* **TASK TO COMPLETE**
Recast everything from the start of the records down to the line containing "13: (99, 402)" as a Markdown table with the columns Number and Content, numbering each row and skipping blank lines.

* **RECORDS PROVIDED**
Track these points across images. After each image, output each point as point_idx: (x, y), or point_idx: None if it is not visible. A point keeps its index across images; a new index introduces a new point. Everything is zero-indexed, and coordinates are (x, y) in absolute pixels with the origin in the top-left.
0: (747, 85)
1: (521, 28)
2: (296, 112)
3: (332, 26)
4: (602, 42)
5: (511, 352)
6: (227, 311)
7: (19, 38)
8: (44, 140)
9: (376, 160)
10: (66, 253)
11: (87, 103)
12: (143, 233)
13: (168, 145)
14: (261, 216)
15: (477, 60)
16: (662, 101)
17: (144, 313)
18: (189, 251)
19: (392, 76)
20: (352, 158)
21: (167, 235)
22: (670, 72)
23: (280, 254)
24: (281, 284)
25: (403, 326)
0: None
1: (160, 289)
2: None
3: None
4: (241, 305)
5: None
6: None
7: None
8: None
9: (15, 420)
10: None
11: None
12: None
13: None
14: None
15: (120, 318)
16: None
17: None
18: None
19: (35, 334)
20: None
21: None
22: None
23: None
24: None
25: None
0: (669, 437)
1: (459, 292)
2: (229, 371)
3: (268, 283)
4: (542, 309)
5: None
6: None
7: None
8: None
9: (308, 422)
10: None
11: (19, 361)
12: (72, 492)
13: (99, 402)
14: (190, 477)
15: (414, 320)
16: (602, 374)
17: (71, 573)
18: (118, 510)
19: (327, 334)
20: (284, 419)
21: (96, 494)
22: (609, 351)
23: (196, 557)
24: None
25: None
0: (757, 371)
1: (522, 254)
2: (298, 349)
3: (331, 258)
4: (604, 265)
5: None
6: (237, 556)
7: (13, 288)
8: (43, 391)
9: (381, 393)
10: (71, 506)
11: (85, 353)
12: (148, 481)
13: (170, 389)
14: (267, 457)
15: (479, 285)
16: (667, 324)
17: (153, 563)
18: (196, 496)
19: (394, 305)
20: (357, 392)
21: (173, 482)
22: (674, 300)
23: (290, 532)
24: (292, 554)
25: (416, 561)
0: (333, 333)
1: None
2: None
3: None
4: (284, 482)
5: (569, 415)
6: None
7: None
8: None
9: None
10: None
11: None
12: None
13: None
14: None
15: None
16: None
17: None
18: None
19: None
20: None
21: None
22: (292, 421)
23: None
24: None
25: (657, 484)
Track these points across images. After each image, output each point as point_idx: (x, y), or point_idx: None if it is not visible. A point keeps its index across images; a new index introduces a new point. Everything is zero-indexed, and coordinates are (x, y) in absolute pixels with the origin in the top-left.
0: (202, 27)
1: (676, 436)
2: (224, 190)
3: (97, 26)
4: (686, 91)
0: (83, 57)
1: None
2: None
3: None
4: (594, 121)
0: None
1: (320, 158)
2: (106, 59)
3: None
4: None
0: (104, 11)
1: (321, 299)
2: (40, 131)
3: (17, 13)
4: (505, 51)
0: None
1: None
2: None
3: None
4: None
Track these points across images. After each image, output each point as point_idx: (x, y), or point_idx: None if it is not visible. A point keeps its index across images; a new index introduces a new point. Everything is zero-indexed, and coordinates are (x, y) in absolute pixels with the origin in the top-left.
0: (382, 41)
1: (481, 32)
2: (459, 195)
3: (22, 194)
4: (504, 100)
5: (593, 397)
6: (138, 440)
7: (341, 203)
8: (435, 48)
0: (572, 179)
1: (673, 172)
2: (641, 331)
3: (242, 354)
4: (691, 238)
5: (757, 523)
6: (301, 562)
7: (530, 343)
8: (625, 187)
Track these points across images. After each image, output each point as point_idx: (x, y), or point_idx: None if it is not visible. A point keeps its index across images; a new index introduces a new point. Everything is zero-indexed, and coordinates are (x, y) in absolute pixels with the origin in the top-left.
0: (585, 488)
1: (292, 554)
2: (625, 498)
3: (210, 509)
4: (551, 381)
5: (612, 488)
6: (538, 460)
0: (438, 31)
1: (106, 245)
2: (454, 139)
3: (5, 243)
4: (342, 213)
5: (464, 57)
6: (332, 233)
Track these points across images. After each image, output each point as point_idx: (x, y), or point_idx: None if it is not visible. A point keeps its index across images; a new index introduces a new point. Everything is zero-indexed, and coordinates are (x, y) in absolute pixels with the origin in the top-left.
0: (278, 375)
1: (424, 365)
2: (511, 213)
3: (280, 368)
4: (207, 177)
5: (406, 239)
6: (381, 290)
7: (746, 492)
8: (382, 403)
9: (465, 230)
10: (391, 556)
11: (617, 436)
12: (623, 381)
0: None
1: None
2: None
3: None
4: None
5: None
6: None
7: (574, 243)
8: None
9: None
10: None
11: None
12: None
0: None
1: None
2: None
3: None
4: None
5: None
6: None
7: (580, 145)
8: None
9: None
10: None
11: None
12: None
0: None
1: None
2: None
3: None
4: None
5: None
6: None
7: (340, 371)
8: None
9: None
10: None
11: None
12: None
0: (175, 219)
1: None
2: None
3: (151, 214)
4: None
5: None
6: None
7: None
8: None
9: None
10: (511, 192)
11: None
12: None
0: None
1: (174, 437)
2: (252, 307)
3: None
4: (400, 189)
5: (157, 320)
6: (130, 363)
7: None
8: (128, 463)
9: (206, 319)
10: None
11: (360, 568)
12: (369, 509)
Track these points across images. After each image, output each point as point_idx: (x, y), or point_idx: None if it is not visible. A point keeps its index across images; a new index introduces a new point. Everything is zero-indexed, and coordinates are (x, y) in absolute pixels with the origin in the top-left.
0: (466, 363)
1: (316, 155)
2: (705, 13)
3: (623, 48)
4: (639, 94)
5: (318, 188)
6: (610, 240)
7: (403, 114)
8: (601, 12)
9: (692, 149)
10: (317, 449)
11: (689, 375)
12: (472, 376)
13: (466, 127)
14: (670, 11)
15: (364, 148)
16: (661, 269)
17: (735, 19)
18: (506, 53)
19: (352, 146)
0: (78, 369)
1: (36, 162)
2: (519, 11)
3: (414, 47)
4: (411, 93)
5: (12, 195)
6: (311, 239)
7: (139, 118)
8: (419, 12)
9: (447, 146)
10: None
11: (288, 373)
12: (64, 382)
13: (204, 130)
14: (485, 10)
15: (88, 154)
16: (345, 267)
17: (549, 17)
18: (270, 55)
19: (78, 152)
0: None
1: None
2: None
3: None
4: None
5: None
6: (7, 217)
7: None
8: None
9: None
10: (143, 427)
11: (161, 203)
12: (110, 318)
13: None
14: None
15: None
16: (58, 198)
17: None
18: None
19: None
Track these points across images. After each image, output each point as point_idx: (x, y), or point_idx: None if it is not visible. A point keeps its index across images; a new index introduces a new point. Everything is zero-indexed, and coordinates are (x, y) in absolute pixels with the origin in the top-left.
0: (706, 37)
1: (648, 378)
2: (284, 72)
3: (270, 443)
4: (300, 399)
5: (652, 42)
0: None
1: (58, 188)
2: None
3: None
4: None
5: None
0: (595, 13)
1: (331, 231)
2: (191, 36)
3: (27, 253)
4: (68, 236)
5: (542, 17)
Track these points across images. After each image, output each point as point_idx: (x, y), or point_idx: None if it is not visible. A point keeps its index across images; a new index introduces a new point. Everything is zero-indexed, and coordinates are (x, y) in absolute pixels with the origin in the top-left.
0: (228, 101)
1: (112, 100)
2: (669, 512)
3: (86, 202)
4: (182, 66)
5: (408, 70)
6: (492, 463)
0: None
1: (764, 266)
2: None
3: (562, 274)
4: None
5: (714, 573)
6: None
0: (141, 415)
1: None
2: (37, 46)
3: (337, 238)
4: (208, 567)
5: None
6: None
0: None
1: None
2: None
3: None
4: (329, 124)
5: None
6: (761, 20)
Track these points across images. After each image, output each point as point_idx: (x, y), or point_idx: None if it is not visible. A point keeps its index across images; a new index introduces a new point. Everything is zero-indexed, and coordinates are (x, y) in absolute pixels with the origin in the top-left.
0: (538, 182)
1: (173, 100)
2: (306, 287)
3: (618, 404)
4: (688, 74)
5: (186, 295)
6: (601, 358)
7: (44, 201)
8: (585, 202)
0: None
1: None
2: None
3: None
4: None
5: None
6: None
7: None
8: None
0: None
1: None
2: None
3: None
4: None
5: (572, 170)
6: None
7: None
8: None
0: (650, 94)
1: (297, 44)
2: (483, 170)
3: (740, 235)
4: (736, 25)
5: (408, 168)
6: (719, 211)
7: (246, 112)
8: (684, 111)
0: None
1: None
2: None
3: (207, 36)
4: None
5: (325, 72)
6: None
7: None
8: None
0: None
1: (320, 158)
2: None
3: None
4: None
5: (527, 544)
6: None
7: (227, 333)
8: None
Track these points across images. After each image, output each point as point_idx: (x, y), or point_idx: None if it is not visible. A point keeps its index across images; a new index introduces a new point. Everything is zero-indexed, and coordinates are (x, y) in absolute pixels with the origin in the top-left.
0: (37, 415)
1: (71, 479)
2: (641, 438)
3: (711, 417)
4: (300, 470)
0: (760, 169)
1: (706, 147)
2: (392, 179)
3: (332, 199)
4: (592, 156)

* **SOLUTION TO THE EXERCISE**
| Number | Content |
|---|---|
| 1 | Track these points across images. After each image, output each point as point_idx: (x, y), or point_idx: None if it is not visible. A point keeps its index across images; a new index introduces a new point. Everything is zero-indexed, and coordinates are (x, y) in absolute pixels with the origin in the top-left. |
| 2 | 0: (747, 85) |
| 3 | 1: (521, 28) |
| 4 | 2: (296, 112) |
| 5 | 3: (332, 26) |
| 6 | 4: (602, 42) |
| 7 | 5: (511, 352) |
| 8 | 6: (227, 311) |
| 9 | 7: (19, 38) |
| 10 | 8: (44, 140) |
| 11 | 9: (376, 160) |
| 12 | 10: (66, 253) |
| 13 | 11: (87, 103) |
| 14 | 12: (143, 233) |
| 15 | 13: (168, 145) |
| 16 | 14: (261, 216) |
| 17 | 15: (477, 60) |
| 18 | 16: (662, 101) |
| 19 | 17: (144, 313) |
| 20 | 18: (189, 251) |
| 21 | 19: (392, 76) |
| 22 | 20: (352, 158) |
| 23 | 21: (167, 235) |
| 24 | 22: (670, 72) |
| 25 | 23: (280, 254) |
| 26 | 24: (281, 284) |
| 27 | 25: (403, 326) |
| 28 | 0: None |
| 29 | 1: (160, 289) |
| 30 | 2: None |
| 31 | 3: None |
| 32 | 4: (241, 305) |
| 33 | 5: None |
| 34 | 6: None |
| 35 | 7: None |
| 36 | 8: None |
| 37 | 9: (15, 420) |
| 38 | 10: None |
| 39 | 11: None |
| 40 | 12: None |
| 41 | 13: None |
| 42 | 14: None |
| 43 | 15: (120, 318) |
| 44 | 16: None |
| 45 | 17: None |
| 46 | 18: None |
| 47 | 19: (35, 334) |
| 48 | 20: None |
| 49 | 21: None |
| 50 | 22: None |
| 51 | 23: None |
| 52 | 24: None |
| 53 | 25: None |
| 54 | 0: (669, 437) |
| 55 | 1: (459, 292) |
| 56 | 2: (229, 371) |
| 57 | 3: (268, 283) |
| 58 | 4: (542, 309) |
| 59 | 5: None |
| 60 | 6: None |
| 61 | 7: None |
| 62 | 8: None |
| 63 | 9: (308, 422) |
| 64 | 10: None |
| 65 | 11: (19, 361) |
| 66 | 12: (72, 492) |
| 67 | 13: (99, 402) |